— Start of DATA RECORDS —
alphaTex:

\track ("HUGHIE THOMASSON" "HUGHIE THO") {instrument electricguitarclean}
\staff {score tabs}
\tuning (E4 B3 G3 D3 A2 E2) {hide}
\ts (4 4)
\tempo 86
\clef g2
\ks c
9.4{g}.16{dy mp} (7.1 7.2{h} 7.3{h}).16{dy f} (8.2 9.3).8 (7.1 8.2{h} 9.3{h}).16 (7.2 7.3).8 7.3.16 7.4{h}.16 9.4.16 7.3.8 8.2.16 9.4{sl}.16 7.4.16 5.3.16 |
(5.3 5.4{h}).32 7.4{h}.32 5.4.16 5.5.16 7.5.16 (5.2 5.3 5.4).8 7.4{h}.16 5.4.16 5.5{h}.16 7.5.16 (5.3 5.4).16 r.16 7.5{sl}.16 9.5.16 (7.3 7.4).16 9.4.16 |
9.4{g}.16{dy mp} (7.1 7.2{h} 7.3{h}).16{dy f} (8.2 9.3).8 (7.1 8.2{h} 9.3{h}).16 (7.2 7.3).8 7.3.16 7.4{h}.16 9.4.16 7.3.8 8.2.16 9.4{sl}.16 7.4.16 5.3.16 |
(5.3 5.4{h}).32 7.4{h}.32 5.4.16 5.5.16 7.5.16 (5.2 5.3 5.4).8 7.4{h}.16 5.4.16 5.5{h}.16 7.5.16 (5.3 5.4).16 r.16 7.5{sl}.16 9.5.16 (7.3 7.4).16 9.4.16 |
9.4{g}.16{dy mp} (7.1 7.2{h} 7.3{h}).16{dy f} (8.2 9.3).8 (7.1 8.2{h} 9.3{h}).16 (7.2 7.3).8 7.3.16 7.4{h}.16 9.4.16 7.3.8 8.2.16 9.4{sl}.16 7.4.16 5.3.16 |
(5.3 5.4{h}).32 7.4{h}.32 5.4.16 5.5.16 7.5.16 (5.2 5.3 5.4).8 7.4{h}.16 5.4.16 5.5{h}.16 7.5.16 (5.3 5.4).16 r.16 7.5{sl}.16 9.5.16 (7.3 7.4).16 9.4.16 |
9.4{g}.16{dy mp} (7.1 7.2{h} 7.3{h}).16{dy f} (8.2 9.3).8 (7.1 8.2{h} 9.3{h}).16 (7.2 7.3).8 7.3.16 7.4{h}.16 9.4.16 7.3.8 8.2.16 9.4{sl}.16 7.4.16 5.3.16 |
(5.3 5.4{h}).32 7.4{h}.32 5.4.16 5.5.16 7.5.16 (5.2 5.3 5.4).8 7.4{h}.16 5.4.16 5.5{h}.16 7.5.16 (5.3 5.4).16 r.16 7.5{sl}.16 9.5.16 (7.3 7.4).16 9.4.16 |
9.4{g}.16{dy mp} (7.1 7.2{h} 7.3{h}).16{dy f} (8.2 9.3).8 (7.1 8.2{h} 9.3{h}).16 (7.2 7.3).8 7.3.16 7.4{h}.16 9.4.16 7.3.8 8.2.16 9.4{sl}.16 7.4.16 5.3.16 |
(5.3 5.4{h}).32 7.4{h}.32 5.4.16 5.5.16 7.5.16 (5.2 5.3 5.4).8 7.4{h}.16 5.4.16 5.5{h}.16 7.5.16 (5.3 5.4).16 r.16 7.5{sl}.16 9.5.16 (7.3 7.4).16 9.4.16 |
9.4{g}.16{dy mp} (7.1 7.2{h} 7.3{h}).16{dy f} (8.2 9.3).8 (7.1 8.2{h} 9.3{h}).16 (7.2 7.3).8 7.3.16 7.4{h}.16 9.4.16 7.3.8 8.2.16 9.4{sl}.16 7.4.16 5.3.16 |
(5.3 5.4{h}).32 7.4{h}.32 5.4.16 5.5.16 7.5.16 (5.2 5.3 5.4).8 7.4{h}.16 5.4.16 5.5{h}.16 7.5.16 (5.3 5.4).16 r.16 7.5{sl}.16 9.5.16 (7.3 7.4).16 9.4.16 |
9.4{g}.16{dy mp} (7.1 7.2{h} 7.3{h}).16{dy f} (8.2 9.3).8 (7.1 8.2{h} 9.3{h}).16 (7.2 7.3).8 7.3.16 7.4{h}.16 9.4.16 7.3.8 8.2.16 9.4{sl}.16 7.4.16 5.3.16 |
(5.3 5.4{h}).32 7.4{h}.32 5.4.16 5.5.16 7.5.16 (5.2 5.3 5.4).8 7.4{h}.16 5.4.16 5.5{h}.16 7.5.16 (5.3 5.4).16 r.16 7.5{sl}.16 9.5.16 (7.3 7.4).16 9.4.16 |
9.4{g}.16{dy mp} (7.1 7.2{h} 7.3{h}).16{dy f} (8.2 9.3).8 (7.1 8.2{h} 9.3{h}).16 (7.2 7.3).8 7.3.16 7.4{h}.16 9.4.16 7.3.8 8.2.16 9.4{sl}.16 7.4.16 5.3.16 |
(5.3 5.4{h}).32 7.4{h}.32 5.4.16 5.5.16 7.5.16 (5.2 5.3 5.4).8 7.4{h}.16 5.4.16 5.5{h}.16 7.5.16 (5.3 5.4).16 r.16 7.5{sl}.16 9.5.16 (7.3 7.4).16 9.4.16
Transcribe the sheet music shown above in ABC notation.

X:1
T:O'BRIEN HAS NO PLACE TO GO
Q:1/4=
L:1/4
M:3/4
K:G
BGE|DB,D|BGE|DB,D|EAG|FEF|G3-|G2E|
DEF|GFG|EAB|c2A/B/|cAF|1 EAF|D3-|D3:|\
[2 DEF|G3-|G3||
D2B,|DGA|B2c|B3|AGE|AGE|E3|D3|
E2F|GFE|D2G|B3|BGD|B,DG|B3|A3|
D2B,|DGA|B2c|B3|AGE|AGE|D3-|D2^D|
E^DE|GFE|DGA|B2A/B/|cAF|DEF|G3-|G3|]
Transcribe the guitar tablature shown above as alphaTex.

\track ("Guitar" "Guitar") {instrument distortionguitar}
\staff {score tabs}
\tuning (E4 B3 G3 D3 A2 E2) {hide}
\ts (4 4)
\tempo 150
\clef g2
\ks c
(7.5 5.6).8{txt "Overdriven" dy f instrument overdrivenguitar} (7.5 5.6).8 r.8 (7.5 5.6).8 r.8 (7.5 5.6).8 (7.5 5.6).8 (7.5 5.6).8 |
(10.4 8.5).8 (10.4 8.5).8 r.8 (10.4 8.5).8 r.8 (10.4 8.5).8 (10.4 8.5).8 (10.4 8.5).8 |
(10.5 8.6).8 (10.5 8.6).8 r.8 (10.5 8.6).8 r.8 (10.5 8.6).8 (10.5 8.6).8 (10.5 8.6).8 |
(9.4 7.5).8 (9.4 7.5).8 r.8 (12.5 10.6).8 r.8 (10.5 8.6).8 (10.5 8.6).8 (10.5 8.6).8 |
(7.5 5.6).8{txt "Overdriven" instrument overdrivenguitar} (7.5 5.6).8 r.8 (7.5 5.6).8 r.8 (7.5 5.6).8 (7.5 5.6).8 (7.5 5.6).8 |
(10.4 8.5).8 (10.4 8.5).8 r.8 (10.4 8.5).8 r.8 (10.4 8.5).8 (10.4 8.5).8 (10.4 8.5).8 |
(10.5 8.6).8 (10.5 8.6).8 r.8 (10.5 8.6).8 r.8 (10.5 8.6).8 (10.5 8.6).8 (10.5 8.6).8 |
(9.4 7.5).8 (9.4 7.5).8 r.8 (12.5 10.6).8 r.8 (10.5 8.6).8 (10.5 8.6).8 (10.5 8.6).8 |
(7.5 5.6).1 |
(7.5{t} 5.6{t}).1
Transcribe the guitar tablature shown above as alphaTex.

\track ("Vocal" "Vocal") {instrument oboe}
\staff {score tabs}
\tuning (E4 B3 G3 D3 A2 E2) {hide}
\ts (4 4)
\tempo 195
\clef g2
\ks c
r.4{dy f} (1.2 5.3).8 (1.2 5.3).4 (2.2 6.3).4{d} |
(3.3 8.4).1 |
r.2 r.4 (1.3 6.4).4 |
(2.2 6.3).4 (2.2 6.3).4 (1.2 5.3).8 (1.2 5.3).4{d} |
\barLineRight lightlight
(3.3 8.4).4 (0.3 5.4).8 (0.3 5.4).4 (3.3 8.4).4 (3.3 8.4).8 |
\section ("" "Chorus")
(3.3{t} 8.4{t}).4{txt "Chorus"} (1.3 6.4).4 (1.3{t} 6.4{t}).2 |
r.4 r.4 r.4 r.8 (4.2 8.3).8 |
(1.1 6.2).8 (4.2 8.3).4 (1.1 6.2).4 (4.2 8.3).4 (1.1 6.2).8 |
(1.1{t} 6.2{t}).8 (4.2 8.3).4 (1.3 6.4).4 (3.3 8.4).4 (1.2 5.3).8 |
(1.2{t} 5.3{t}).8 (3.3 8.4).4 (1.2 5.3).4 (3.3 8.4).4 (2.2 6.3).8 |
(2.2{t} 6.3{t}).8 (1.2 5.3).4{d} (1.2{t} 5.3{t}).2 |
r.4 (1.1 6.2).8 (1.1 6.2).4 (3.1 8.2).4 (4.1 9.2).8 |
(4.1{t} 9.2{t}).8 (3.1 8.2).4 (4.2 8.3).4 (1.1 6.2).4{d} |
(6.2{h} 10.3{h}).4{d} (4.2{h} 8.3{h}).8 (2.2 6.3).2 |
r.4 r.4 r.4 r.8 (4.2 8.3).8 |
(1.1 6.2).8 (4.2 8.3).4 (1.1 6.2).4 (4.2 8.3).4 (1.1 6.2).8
— End of DATA RECORDS —
REQUIREMENTS: Copy out every row above that contains the string "overdrivenguitar". Matching is case-sensitive.

CORRECT ANSWER:
(7.5 5.6).8{txt "Overdriven" dy f instrument overdrivenguitar} (7.5 5.6).8 r.8 (7.5 5.6).8 r.8 (7.5 5.6).8 (7.5 5.6).8 (7.5 5.6).8 |
(7.5 5.6).8{txt "Overdriven" instrument overdrivenguitar} (7.5 5.6).8 r.8 (7.5 5.6).8 r.8 (7.5 5.6).8 (7.5 5.6).8 (7.5 5.6).8 |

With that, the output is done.